Christians are dying for their faith around the world.
According to Open Doors USA, a missions organization supporting persecuted Christians around the world, “2014 will go down in history for having the highest level of global persecution of Christians in the modern era.”
As reported by the Washington Post, Open Doors noted a total of “4,344 Christians were killed for faith-related reasons between Dec. 1, 2013 and Nov. 30, 2014—more than twice the number killed during the same period the previous year.” In February of this year, ISIL beheaded 21 Egyptian Christians in Libya. In April, al-Shabab militants killed at least 148 non-Muslims at Garissa University College in Kenya.
Awareness of the suffering and martyrdom of fellow believers around the world floods us with grief. For many, should it ever become necessary, it also instills in us a desire to die as nobly and faithfully as they have.
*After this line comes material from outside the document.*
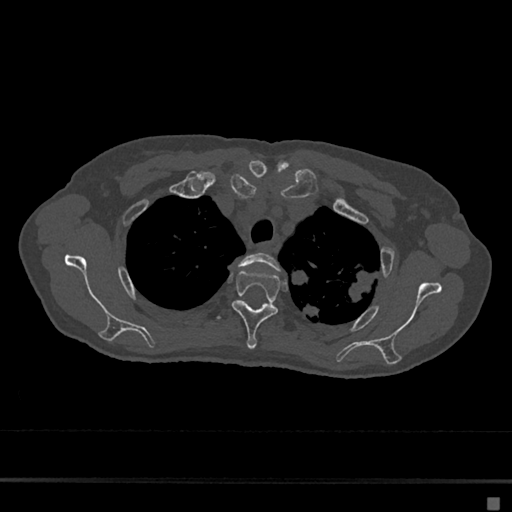
CT including the spine, one axial slice. Reconstruction kernel Br40s/3. 120 kVp. Bone window (W 1800 / L 400 HU). 0.5 mm slice thickness. 512 × 512 image matrix. Female patient, age 68 years. From the clinical record (not read from this slice): primary cancer: renal.
Outlined on this slice (semi-automatic segmentation, software-assisted and operator-edited):
- T2 vertebra: bounding box <238,253,280,303> (left, top, right, bottom; pixels)
- T3 vertebra: <232,270,280,350>
- T4 vertebra: <216,315,221,321>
But how can we die faithfully if we are so easily distracted from living faithfully? Living and dying for Christ – which is more difficult? Especially in the United States, it seems more difficult to live for the Lord than to die for Him.
Attend church every Sunday?
But that’s my only day to sleep late.
Serve in the nursery?
That’s not the ministry for me.
Lead a Bible study group?
Giving up two mornings a week is too much to ask.
Need more sleep? Retire an hour earlier the night before.
Nursery isn’t your ministry? No problem. What is your ministry?
Two mornings a week too great a sacrifice? Only if we forget Christ’s sacrifice for us.
Of course, not everyone can serve in these or other ways. But all of us can do something. Uphold others in prayer. Write notes of encouragement. Fold bulletins. Something.
Sadly, there may come a time when some will have to stand before the Lord and say,
“I was ready to die for You.
But living for You was just too inconvenient.”
May God—and Christians who have died for their faith—forgive us.